In parole povere ok alla ristrutturazione del rudere a 1 euro, ma garantendo contemporaneamente una tariffa incentivante per impianti FER speciale, espressamente orientata a situazioni di questo tipo, in modo da evitare le speculazioni industriali. Quindi ovviamente solo per impianti di dimensioni sufficienti a coprire un reddito familiare dignitoso (diciamo max 200 kWp). C'è il costo, certo, ma in un progetto di ristrutturazione di un casolare l'ipotesi di associarvi un impianto di produzione energetica potrebbe e dovrebbe essere inserito e finanziato alla stregua dell'investimento immobiliare. Con qualche agevolazione normativa, fiscale, finanziaria la cosa potrebbe assumere i contorni di un investimento interessante per molti.
Vita in campagna tutto l'anno, senza necessità di trasferimenti lavorativi, internet e TV per mantenersi in contatto e pulmino giallo all'americana per portare i bambini a scuola.

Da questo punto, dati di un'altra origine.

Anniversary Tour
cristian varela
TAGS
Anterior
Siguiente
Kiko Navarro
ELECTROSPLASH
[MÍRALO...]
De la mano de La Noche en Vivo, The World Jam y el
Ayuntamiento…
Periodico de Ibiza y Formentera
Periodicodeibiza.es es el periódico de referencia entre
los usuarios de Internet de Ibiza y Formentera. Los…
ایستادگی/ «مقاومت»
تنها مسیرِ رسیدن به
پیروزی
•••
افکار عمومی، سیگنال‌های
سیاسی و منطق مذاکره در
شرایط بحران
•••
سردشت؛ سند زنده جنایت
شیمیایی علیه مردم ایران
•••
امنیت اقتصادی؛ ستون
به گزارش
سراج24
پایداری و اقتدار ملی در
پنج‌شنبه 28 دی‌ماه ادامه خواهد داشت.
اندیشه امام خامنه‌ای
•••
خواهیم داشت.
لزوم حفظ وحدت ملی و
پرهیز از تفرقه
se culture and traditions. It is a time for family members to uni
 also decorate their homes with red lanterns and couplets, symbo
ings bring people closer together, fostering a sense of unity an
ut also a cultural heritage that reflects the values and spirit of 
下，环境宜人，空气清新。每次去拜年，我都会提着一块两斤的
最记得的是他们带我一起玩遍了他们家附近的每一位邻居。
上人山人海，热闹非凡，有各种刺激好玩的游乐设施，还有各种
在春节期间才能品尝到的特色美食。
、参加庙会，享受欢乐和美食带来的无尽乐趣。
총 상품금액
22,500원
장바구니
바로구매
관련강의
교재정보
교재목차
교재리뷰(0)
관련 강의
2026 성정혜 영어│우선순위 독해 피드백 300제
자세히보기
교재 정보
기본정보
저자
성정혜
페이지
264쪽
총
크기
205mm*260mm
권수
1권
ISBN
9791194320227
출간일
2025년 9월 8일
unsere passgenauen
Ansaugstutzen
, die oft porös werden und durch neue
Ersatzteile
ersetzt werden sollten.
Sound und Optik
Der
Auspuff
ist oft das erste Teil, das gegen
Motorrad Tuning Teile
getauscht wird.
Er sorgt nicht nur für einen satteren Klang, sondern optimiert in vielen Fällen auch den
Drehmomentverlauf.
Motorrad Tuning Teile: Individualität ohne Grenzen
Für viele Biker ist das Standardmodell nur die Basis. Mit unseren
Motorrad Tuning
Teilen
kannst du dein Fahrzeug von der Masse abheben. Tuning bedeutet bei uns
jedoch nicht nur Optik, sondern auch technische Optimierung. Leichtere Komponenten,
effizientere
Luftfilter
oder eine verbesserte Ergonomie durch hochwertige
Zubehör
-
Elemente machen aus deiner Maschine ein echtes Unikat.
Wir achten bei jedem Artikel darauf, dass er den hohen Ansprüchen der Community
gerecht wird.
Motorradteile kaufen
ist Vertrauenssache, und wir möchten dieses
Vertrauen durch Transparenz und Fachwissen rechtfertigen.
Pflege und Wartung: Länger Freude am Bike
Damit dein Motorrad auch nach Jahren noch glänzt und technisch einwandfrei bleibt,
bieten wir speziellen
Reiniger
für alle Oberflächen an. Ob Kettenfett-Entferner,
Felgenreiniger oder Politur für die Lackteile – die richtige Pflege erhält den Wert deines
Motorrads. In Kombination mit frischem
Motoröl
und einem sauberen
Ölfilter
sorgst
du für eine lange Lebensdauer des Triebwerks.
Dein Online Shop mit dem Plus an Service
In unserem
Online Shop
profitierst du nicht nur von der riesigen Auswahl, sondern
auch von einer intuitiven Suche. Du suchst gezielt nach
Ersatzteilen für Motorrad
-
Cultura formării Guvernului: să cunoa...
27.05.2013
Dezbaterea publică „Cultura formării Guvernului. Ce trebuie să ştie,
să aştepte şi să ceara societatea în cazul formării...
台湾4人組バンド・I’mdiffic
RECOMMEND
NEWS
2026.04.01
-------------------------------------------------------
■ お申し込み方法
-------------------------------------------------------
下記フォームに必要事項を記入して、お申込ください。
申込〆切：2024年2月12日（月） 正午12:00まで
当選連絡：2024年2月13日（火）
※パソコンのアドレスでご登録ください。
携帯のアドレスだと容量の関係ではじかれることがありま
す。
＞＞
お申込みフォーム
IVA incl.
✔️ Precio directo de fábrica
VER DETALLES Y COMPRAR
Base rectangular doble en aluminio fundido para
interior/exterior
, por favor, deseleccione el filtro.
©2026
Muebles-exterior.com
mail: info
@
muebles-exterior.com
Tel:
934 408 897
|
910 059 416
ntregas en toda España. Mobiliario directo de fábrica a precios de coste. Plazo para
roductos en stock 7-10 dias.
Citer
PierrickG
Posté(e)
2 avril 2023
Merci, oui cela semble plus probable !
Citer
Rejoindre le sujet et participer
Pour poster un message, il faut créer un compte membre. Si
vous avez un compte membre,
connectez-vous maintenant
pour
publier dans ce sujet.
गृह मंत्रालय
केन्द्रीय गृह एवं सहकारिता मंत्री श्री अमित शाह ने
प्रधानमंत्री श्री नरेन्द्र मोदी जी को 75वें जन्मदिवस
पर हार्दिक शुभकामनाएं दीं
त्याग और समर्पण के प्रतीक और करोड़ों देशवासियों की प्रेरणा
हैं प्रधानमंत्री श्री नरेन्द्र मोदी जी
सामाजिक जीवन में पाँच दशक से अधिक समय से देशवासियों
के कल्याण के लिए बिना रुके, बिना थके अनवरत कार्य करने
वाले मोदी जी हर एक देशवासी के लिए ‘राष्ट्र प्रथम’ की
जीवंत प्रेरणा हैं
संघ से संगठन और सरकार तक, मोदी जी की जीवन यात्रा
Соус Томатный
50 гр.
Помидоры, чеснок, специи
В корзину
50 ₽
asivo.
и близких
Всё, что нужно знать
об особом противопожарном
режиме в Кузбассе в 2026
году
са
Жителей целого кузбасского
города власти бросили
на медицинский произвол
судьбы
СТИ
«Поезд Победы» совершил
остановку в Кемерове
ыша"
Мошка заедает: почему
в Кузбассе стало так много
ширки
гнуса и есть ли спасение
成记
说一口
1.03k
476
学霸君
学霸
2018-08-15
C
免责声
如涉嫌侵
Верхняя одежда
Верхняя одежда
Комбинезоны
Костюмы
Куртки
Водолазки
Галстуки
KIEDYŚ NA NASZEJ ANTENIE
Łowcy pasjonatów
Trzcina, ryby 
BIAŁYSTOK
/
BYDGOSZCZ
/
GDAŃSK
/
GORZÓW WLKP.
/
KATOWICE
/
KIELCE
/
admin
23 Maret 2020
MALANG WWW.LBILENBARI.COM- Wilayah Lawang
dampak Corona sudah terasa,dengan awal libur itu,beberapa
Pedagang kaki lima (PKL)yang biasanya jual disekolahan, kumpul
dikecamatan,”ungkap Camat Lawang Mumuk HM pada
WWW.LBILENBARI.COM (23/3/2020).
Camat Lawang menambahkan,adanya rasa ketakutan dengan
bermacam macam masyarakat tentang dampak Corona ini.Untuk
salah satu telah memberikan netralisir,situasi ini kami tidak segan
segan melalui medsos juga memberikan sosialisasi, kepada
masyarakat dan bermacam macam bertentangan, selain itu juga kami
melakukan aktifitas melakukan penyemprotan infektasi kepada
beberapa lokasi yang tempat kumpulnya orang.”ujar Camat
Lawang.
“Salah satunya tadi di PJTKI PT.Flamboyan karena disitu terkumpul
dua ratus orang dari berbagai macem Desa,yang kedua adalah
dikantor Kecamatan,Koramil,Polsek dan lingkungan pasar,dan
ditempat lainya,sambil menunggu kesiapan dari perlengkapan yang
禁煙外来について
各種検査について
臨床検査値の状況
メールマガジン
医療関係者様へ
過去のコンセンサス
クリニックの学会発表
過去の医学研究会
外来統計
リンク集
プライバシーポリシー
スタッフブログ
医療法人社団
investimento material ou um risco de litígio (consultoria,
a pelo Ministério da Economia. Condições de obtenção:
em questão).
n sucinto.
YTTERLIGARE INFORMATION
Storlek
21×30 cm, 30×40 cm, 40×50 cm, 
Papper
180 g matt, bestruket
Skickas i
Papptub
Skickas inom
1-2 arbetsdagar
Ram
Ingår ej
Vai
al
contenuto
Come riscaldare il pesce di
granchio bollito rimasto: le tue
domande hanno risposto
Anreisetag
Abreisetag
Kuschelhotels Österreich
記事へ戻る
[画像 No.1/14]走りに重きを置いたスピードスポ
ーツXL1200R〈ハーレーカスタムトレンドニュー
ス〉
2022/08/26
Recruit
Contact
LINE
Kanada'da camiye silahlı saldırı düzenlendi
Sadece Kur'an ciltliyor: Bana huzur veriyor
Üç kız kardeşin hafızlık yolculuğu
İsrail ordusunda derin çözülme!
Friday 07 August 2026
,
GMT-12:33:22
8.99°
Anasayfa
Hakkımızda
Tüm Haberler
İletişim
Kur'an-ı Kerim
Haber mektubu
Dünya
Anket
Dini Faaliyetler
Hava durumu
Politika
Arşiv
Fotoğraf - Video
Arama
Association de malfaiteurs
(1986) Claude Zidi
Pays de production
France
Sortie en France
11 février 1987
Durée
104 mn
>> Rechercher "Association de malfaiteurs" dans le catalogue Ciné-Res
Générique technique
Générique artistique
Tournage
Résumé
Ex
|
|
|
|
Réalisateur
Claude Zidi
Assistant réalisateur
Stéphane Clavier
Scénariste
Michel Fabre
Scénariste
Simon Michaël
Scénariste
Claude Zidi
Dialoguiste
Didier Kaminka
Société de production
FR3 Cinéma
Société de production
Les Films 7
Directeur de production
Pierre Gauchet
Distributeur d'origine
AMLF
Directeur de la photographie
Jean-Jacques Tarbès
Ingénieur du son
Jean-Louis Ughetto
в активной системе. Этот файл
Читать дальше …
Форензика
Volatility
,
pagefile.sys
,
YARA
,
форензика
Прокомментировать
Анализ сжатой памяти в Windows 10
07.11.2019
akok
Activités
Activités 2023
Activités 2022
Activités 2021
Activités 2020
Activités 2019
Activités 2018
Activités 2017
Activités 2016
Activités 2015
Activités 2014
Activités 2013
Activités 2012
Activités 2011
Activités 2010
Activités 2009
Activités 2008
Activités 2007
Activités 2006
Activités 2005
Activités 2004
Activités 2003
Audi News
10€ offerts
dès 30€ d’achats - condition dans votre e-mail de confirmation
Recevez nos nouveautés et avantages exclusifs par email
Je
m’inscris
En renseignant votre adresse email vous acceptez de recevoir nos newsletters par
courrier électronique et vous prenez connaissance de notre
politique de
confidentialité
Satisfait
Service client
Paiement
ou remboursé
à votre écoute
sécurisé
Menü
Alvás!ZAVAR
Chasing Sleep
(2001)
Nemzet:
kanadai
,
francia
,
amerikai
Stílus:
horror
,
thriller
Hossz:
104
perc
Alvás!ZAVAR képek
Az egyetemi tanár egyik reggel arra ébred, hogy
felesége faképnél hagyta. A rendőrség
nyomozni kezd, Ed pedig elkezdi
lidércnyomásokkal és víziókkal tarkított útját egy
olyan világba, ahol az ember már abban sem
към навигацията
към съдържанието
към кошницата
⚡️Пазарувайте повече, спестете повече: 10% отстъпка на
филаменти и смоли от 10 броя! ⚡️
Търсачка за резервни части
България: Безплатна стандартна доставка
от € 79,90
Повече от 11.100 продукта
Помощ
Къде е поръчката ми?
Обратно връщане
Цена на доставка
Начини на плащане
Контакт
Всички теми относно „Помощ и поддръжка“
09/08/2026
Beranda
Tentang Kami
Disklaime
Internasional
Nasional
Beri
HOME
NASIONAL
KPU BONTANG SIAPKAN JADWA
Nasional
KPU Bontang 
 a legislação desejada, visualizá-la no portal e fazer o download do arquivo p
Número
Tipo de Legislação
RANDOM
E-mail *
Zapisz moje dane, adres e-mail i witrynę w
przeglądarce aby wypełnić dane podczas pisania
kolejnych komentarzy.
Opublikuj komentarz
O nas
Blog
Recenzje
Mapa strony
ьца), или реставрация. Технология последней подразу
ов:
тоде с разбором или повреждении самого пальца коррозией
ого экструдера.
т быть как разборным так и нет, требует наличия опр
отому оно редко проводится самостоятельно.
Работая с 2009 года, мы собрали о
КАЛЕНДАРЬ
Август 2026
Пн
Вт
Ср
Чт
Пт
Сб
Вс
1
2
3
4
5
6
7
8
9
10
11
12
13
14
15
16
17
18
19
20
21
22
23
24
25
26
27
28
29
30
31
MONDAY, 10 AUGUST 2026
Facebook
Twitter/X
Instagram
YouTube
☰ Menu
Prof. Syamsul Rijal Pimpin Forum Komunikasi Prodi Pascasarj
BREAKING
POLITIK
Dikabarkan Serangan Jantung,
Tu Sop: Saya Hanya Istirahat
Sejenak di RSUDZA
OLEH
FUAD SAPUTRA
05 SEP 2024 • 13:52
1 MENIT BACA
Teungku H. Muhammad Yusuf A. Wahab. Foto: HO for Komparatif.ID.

In questo modo queste zone potrebber tornare ad essere appetibili non solo per i soliti, tristi, pensionati stufi della città e in patetica ricerca delle atmosfere della propria gioventù, ma per nuclei familiari giovani che potrebbero anche decidere di ridedicarsi a un'agricoltura leggera, magari totalmente bio, con la sicurezza di avere un nucleo di reddito forte e garantito senza dover rischiare tutto nella speranza che qualcuno gli acquisti le zucchine biologiche e che una grandinata non li costringa a tornarsene in città con le pive nel sacco!.
Io altre vie per "ripopolare" questi centri abbandonati non ne vedo e con i prezzi del FV ormai a livelli di quasi parity-grid l'incentivazione tariffaria necessaria potrebbe essere davvero minima.
Attendo pareri, ma avviso che, poco sportivamente ammetto, casserò immediatamente ogni accenno al nucleare, perchè OT.